Start of Block

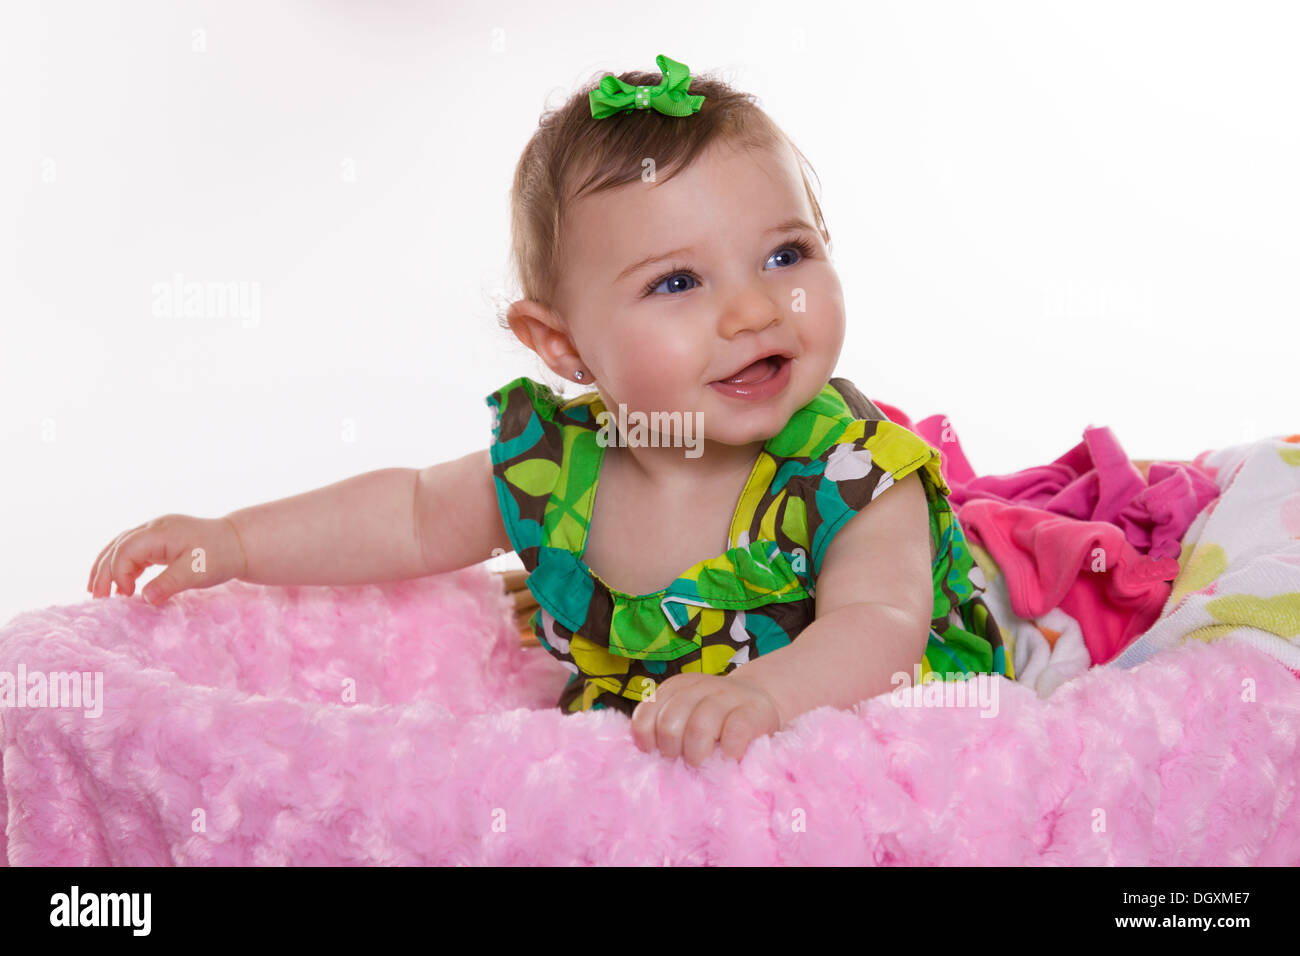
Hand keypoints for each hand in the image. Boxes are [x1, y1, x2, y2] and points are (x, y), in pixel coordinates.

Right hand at [86, 514, 247, 605]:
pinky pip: (134, 551)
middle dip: (103, 571)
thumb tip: (143, 598)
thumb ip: (168, 584)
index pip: (125, 550)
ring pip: (121, 547)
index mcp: (159, 532)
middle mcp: (154, 528)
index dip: (118, 573)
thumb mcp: (195, 572)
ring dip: (108, 567)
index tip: (125, 595)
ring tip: (97, 590)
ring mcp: (157, 532)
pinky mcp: (161, 540)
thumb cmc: (220, 556)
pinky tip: (121, 584)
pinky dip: (123, 566)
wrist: (238, 543)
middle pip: (117, 547)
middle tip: (96, 597)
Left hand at [630, 672, 783, 767]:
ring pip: (699, 726)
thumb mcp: (687, 716)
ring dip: (696, 753)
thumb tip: (646, 758)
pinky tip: (728, 758)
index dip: (647, 739)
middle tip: (683, 761)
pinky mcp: (753, 711)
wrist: (760, 701)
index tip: (657, 754)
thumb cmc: (717, 720)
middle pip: (669, 722)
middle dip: (671, 749)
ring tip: (703, 765)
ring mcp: (727, 696)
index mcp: (676, 688)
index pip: (646, 713)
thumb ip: (666, 728)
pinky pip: (734, 732)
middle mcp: (699, 687)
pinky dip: (728, 751)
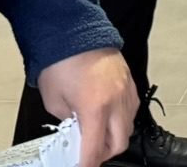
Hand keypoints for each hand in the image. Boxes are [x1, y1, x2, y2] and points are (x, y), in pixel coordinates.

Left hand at [35, 49, 135, 165]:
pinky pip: (131, 110)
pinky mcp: (129, 82)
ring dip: (113, 137)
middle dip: (103, 154)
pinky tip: (107, 117)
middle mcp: (116, 101)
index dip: (86, 165)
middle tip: (88, 155)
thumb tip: (75, 133)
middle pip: (118, 143)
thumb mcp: (54, 101)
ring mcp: (126, 91)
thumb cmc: (61, 62)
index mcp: (95, 108)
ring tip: (96, 135)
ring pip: (128, 127)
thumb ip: (68, 123)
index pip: (94, 151)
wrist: (75, 31)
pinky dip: (121, 120)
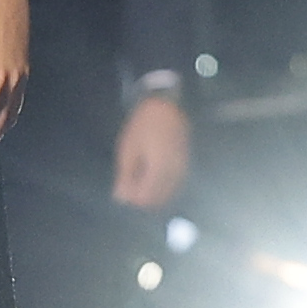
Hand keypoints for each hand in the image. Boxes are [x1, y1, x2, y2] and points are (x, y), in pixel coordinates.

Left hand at [111, 91, 191, 211]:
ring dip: (152, 191)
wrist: (166, 108)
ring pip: (168, 193)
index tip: (122, 187)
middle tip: (128, 181)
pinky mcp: (185, 166)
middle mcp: (175, 174)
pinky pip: (174, 185)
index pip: (146, 198)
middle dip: (142, 196)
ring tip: (138, 175)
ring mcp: (183, 170)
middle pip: (158, 199)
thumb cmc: (142, 127)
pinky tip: (150, 175)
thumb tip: (120, 198)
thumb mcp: (128, 151)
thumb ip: (125, 176)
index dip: (132, 197)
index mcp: (159, 170)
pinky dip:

End of Block

Work task: Everything in the data except the pictures must be retyped exactly.

Solution:
Hand keypoints for each hand in the image. Boxes are [x1, y1, x2, y2] and points are (x, y), in pixel coordinates.

Right hand at [86, 514, 247, 605]:
pinky pip: (134, 551)
middle dip: (103, 571)
thumb tip: (143, 598)
thumb ip: (168, 584)
index pip: (125, 550)
ring pip: (121, 547)
index mcp: (159, 532)
middle mcp: (154, 528)
index dip: (118, 573)
thumb mcp: (195, 572)
ring dip: (108, 567)
index tip: (125, 595)
ring tip: (97, 590)
ring mcp: (157, 532)
pinky mcp: (161, 540)
thumb cmc: (220, 556)
pinky tip: (121, 584)
pinky dip: (123, 566)
wrist: (238, 543)
middle pip: (117, 547)
middle tip: (96, 597)
Left hand at [630, 672, 783, 767]:
ring pip: (699, 726)
thumb mcp: (687, 716)
ring dip: (696, 753)
thumb tip: (646, 758)
pinky tip: (728, 758)
index dip: (647, 739)
middle tip: (683, 761)
pinky mcp: (753, 711)
wrist: (760, 701)
index tip: (657, 754)
thumb cmc: (717, 720)
middle pip: (669, 722)
middle dip: (671, 749)
ring tip: (703, 765)
ring mcp: (727, 696)
index mcp: (676, 688)
index pip: (646, 713)
thumb ip: (666, 728)
pinky pip: (734, 732)
middle mcp: (699, 687)
pinky dip: (728, 751)
Hand keypoints for each hand in the image. Boxes are [x1, y1, x2, y2] and points are (x, y), in pixel coordinates.

Left hand at [35, 49, 135, 165]:
pinky pip: (131, 110)
pinky mcp: (129, 82)
ring dip: (113, 137)
middle dip: (103, 154)
pinky tip: (107, 117)
middle mcp: (116, 101)
index dip: (86, 165)
middle tip: (88, 155)
thumb tip: (75, 133)
middle pip: (118, 143)
thumb mcp: (54, 101)
ring mcp: (126, 91)
thumb cmc: (61, 62)
index mcp: (95, 108)
ring tip: (96, 135)
ring pip: (128, 127)
thumb ip: (68, 123)
index pip: (94, 151)
wrist: (75, 31)
pinky dip: (121, 120)
Hand keypoints for each hand in the image. Boxes are [x1, y1, x2, y2] and points are (x, y), in pixel coordinates.

Left hand at [111, 91, 191, 211]:
ring dip: (152, 191)
wrist: (166, 108)
ring pip: (168, 193)
index tip: (122, 187)
middle tip: (128, 181)
pinky mcp: (185, 166)
middle mcp: (175, 174)
pinky pip: (174, 185)
index pip: (146, 198)
middle dip: (142, 196)
ring tip: (138, 175)
ring mcp: (183, 170)
middle pip: (158, 199)
thumb cmc: (142, 127)
pinky tip: (150, 175)
thumb tip: (120, 198)
thumb mcp: (128, 151)
thumb ip: (125, 176)
index dip: (132, 197)
index mcp: (159, 170)
pinky dip:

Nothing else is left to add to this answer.